*EXERCISE INPUTS*.
::::::
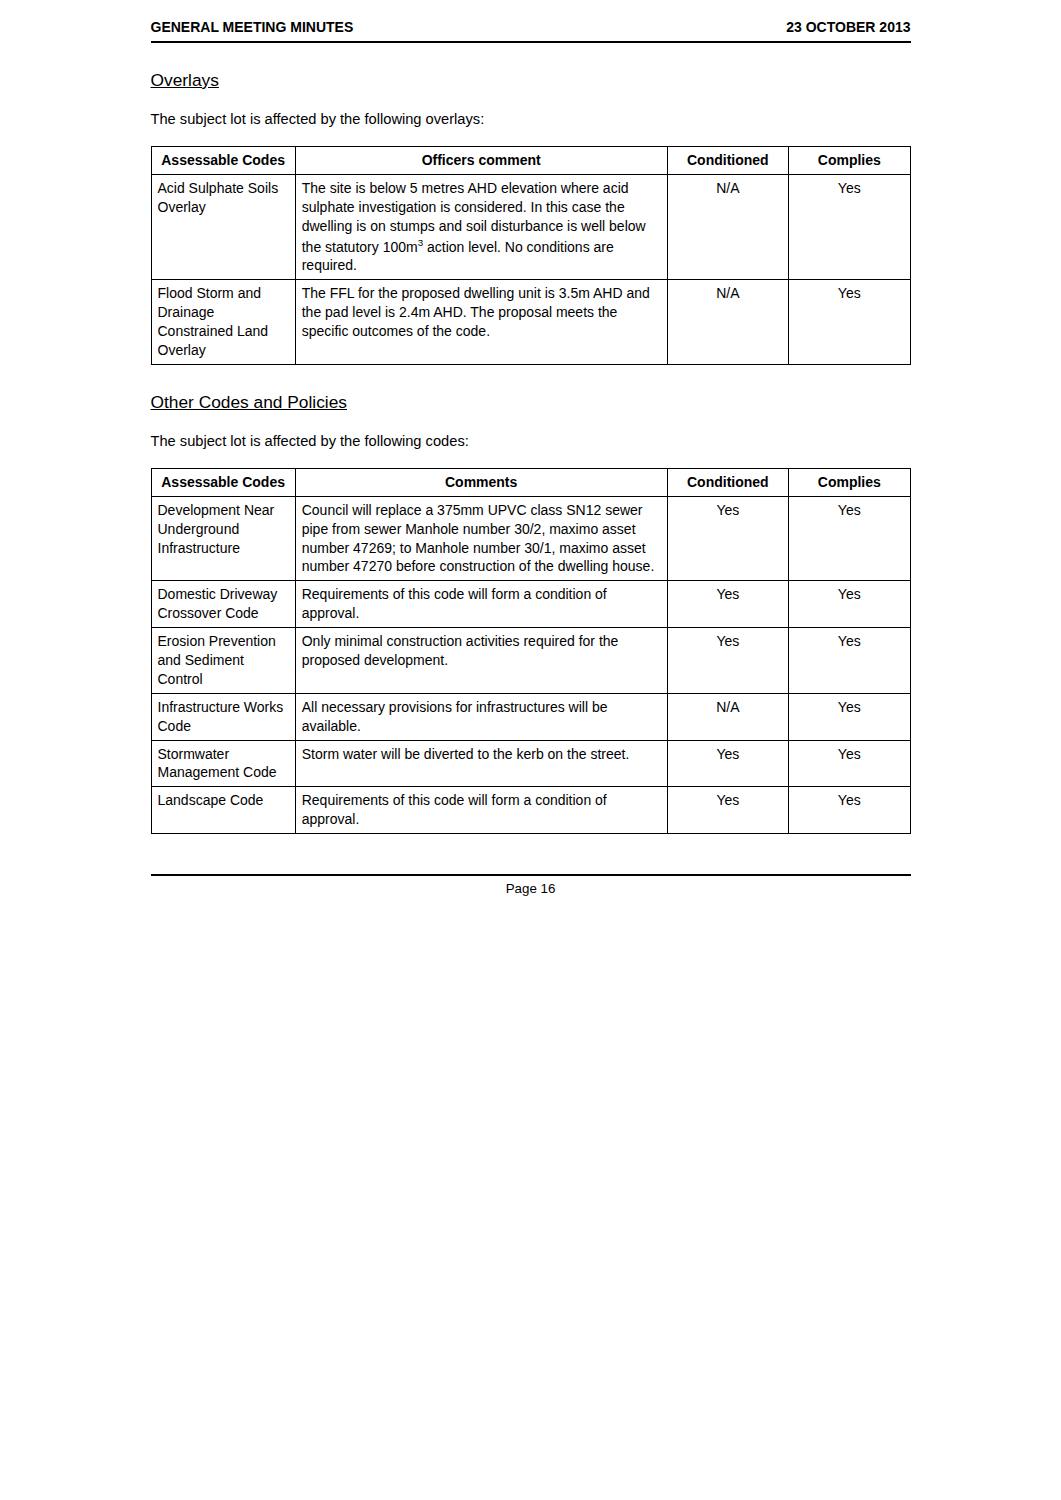GENERAL MEETING MINUTES 23 OCTOBER 2013
Overlays
The subject lot is affected by the following overlays:
| Assessable Codes | Officers comment | Conditioned | Complies |
| --- | --- | --- | --- |
| Acid Sulphate Soils Overlay | The site is below 5 metres AHD elevation where acid sulphate investigation is considered. In this case the dwelling is on stumps and soil disturbance is well below the statutory 100m 3 action level. No conditions are required. | N/A | Yes |
| Flood Storm and Drainage Constrained Land Overlay | The FFL for the proposed dwelling unit is 3.5m AHD and the pad level is 2.4m AHD. The proposal meets the specific outcomes of the code. | N/A | Yes |
Other Codes and Policies
The subject lot is affected by the following codes:
| Assessable Codes | Comments | Conditioned | Complies |
| --- | --- | --- | --- |
| Development Near Underground Infrastructure | Council will replace a 375mm UPVC class SN12 sewer pipe from sewer Manhole number 30/2, maximo asset number 47269; to Manhole number 30/1, maximo asset number 47270 before construction of the dwelling house. | Yes | Yes |
| Domestic Driveway Crossover Code | Requirements of this code will form a condition of approval. | Yes | Yes |
| Erosion Prevention and Sediment Control | Only minimal construction activities required for the proposed development. | Yes | Yes |
| Infrastructure Works Code | All necessary provisions for infrastructures will be available. | N/A | Yes |
| Stormwater Management Code | Storm water will be diverted to the kerb on the street. | Yes | Yes |
| Landscape Code | Requirements of this code will form a condition of approval. | Yes | Yes |
Page 16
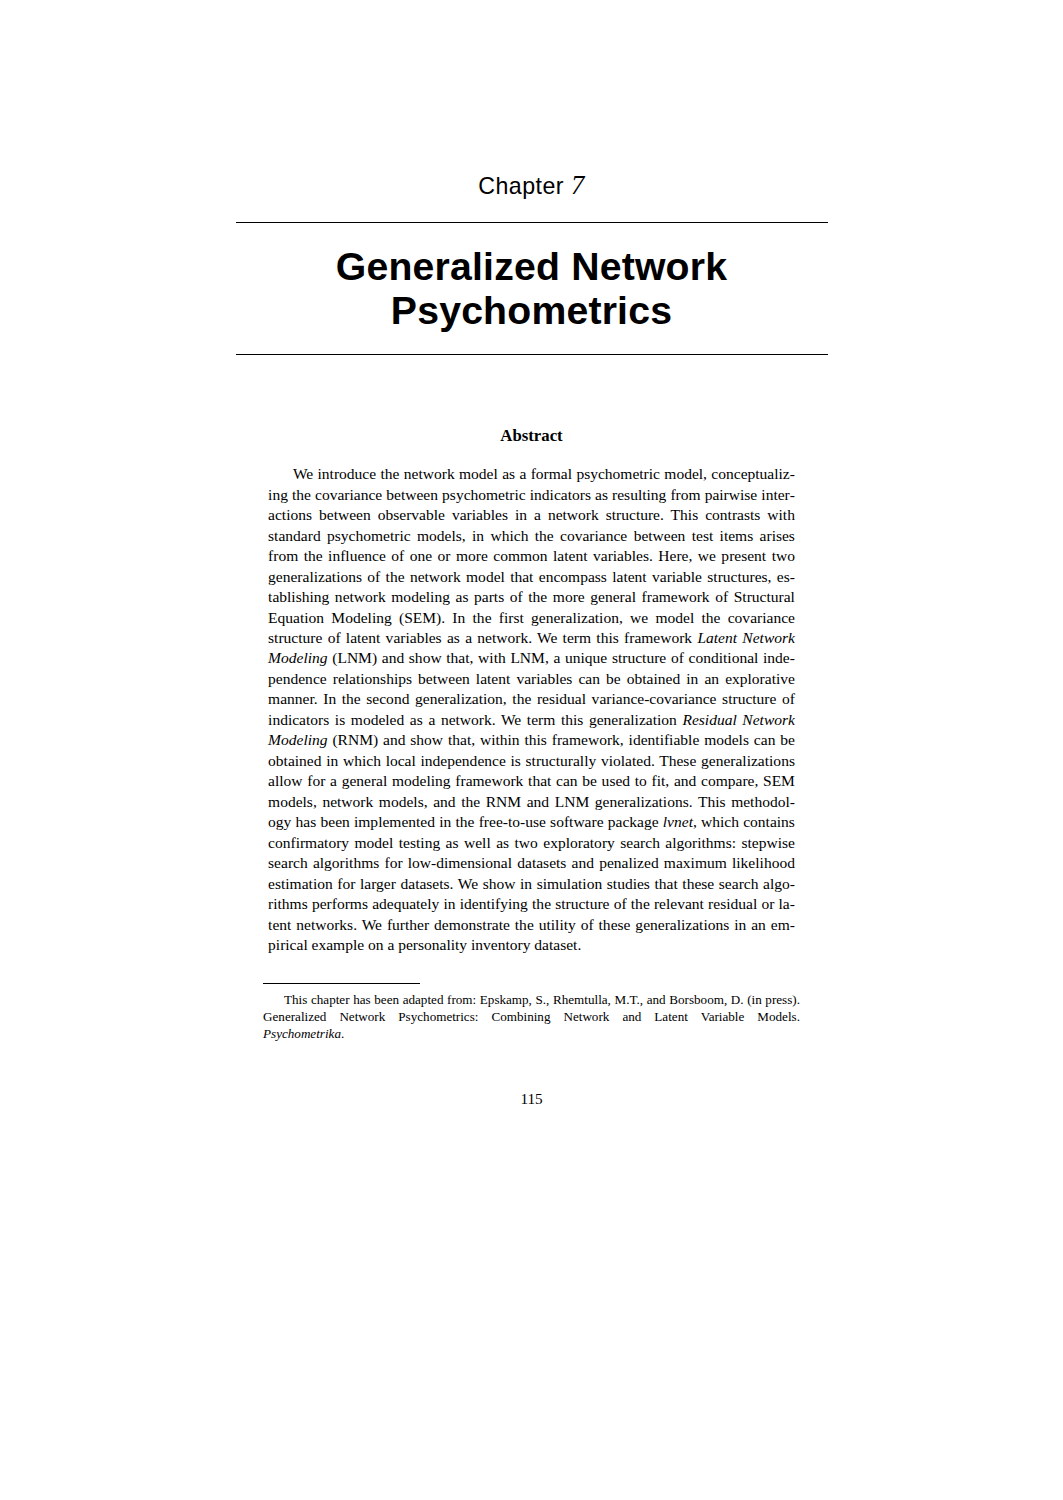Chapter 7
Generalized Network Psychometrics
Abstract
We introduce the network model as a formal psychometric model, conceptualizing the covariance between psychometric indicators as resulting from pairwise interactions between observable variables in a network structure. This contrasts with standard psychometric models, in which the covariance between test items arises from the influence of one or more common latent variables. Here, we present two generalizations of the network model that encompass latent variable structures, establishing network modeling as parts of the more general framework of Structural Equation Modeling (SEM). In the first generalization, we model the covariance structure of latent variables as a network. We term this framework Latent Network Modeling (LNM) and show that, with LNM, a unique structure of conditional independence relationships between latent variables can be obtained in an explorative manner. In the second generalization, the residual variance-covariance structure of indicators is modeled as a network. We term this generalization Residual Network Modeling (RNM) and show that, within this framework, identifiable models can be obtained in which local independence is structurally violated. These generalizations allow for a general modeling framework that can be used to fit, and compare, SEM models, network models, and the RNM and LNM generalizations. This methodology has been implemented in the free-to-use software package lvnet, which contains confirmatory model testing as well as two exploratory search algorithms: stepwise search algorithms for low-dimensional datasets and penalized maximum likelihood estimation for larger datasets. We show in simulation studies that these search algorithms performs adequately in identifying the structure of the relevant residual or latent networks. We further demonstrate the utility of these generalizations in an empirical example on a personality inventory dataset.
This chapter has been adapted from: Epskamp, S., Rhemtulla, M.T., and Borsboom, D. (in press). Generalized Network Psychometrics: Combining Network and Latent Variable Models. Psychometrika.
115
::::::
*WHAT TO DO*. Return the complete data unchanged and include none of the pictures.

*SOLUTION TO THIS PROBLEM*.
GENERAL MEETING MINUTES 23 OCTOBER 2013
Overlays
The subject lot is affected by the following overlays:
| Assessable Codes | Officers comment | Conditioned | Complies |
| --- | --- | --- | --- |
| Acid Sulphate Soils Overlay | The site is below 5 metres AHD elevation where acid sulphate investigation is considered. In this case the dwelling is on stumps and soil disturbance is well below the statutory 100m 3 action level. No conditions are required. | N/A | Yes |
| Flood Storm and Drainage Constrained Land Overlay | The FFL for the proposed dwelling unit is 3.5m AHD and the pad level is 2.4m AHD. The proposal meets the specific outcomes of the code. | N/A | Yes |
Other Codes and Policies
The subject lot is affected by the following codes:
| Assessable Codes | Comments | Conditioned | Complies |
| --- | --- | --- | --- |
| Development Near Underground Infrastructure | Council will replace a 375mm UPVC class SN12 sewer pipe from sewer Manhole number 30/2, maximo asset number 47269; to Manhole number 30/1, maximo asset number 47270 before construction of the dwelling house. | Yes | Yes |
| Domestic Driveway Crossover Code | Requirements of this code will form a condition of approval. | Yes | Yes |
| Erosion Prevention and Sediment Control | Only minimal construction activities required for the proposed development. | Yes | Yes |
| Infrastructure Works Code | All necessary provisions for infrastructures will be available. | N/A | Yes |
| Stormwater Management Code | Storm water will be diverted to the kerb on the street. | Yes | Yes |
| Landscape Code | Requirements of this code will form a condition of approval. | Yes | Yes |
Page 16
Chapter 7
Generalized Network Psychometrics
Abstract
We introduce the network model as a formal psychometric model, conceptualizing the covariance between psychometric indicators as resulting from pairwise interactions between observable variables in a network structure. This contrasts with standard psychometric models, in which the covariance between test items arises from the influence of one or more common latent variables. Here, we present two generalizations of the network model that encompass latent variable structures, establishing network modeling as parts of the more general framework of Structural Equation Modeling (SEM). In the first generalization, we model the covariance structure of latent variables as a network. We term this framework Latent Network Modeling (LNM) and show that, with LNM, a unique structure of conditional independence relationships between latent variables can be obtained in an explorative manner. In the second generalization, the residual variance-covariance structure of indicators is modeled as a network. We term this generalization Residual Network Modeling (RNM) and show that, within this framework, identifiable models can be obtained in which local independence is structurally violated. These generalizations allow for a general modeling framework that can be used to fit, and compare, SEM models, network models, and the RNM and LNM generalizations. This methodology has been implemented in the free-to-use software package lvnet, which contains confirmatory model testing as well as two exploratory search algorithms: stepwise search algorithms for low-dimensional datasets and penalized maximum likelihood estimation for larger datasets. We show in simulation studies that these search algorithms performs adequately in identifying the structure of the relevant residual or latent networks. We further demonstrate the utility of these generalizations in an empirical example on a personality inventory dataset.
This chapter has been adapted from: Epskamp, S., Rhemtulla, M.T., and Borsboom, D. (in press). Generalized Network Psychometrics: Combining Network and Latent Variable Models. Psychometrika.
115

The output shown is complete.